Reaching for the handle of the sliding door I almost have to force myself to open it. I’m not ready to go in. Not ready to end this...whatever this is. But I should. I will.

“I’ll keep my Aunt Edi’s umbrella handy just in case.”

Lane smiles and does a small salute with his mug and I accept the silent goodnight and go inside.

Lane

She’s gone but I can still smell it; the combined scent of sweet, hot coffee and her coconut shampoo hit me as soon as I stepped out into the warm breeze and they haven’t left me yet. I breathe in deeply and hold it, letting the air that holds her in it settle in my chest.

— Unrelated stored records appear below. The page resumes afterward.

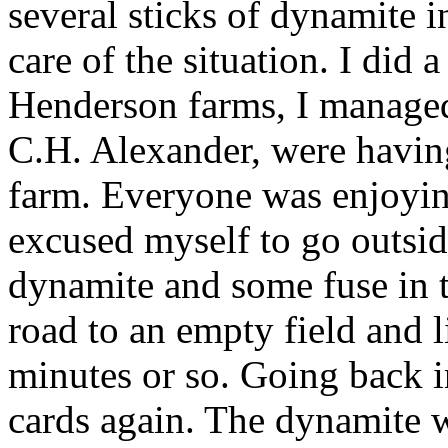
several sticks of dynamite i
care of the situation. I did 
Henderson farms, I manage
C.H. Alexander, were having
farm. Everyone was enjoyin
excused myself to go outsid
dynamite and some fuse in t
road to an empty field and l
minutes or so. Going back in
cards again. The dynamite w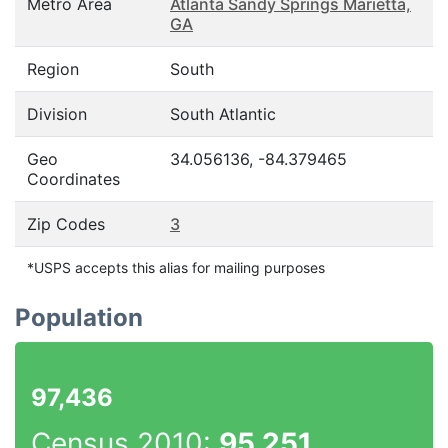
Metro Area
Atlanta Sandy Springs Marietta,
GA
Region
South
Division
South Atlantic
Geo
34.056136, -84.379465
Coordinates
Zip Codes
3
*USPS accepts this alias for mailing purposes
Population
97,436
Census 2010:
95,251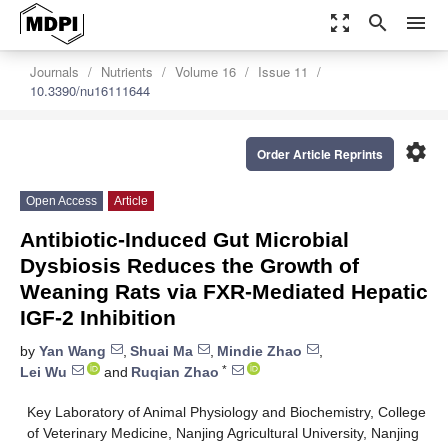
zoom_out_map
search
menu
Journals
Nutrients
Volume 16
Issue 11
10.3390/nu16111644
settings
Order Article Reprints
Open Access
Article
Antibiotic-Induced Gut Microbial
Dysbiosis Reduces the Growth of
Weaning Rats via FXR-Mediated Hepatic
IGF-2 Inhibition
by
Yan Wang
,
Shuai Ma
,
Mindie Zhao
,
*
Lei Wu
and
Ruqian Zhao
Key Laboratory of Animal Physiology and Biochemistry, College
of Veterinary Medicine, Nanjing Agricultural University, Nanjing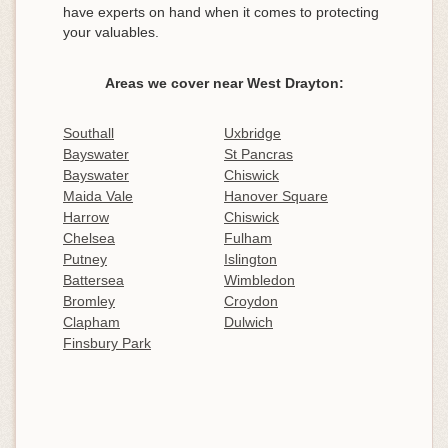
have experts on hand when it comes to protecting
your valuables.
Areas we cover near West Drayton:
Southall
Uxbridge
Bayswater
St Pancras
Bayswater
Chiswick
Maida Vale
Hanover Square
Harrow
Chiswick
Chelsea
Fulham
Putney
Islington
Battersea
Wimbledon
Bromley
Croydon
Clapham
Dulwich
Finsbury Park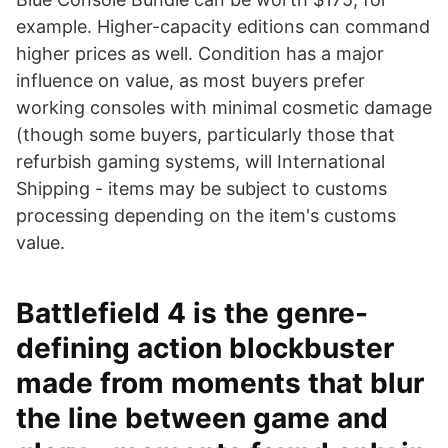
example. Higher-capacity editions can command
higher prices as well. Condition has a major
influence on value, as most buyers prefer
working consoles with minimal cosmetic damage
(though some buyers, particularly those that
refurbish gaming systems, will International
Shipping - items may be subject to customs
processing depending on the item's customs
value.
Battlefield 4 is the genre-
defining action blockbuster
made from moments that blur
the line between game and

I close my eyes and try to shake it off. Shake her off.

Stretching out in the hammock I now have all to myself, I try to zone in on the way it swings me back and forth, staring out at the darkness, hoping it will help to clear my head of all things Tessa. At least all the things about her I’m not supposed to be thinking about. Not just for the obvious she’s my student reasons, because, let’s be real, I’ve already blown any and every aspect of propriety there. Far worse is knowing that I like her, but am completely incapable of liking her enough.

Timing is bad. For both of us. She’s grieving. I’m currently devoid of all feelings. We both need something the other can’t give. On the other hand, I suspect we both want what the other is more than willing to offer. Comfort. Distraction. Mind numbing, earth shattering and reckless, yet entirely meaningless, sex.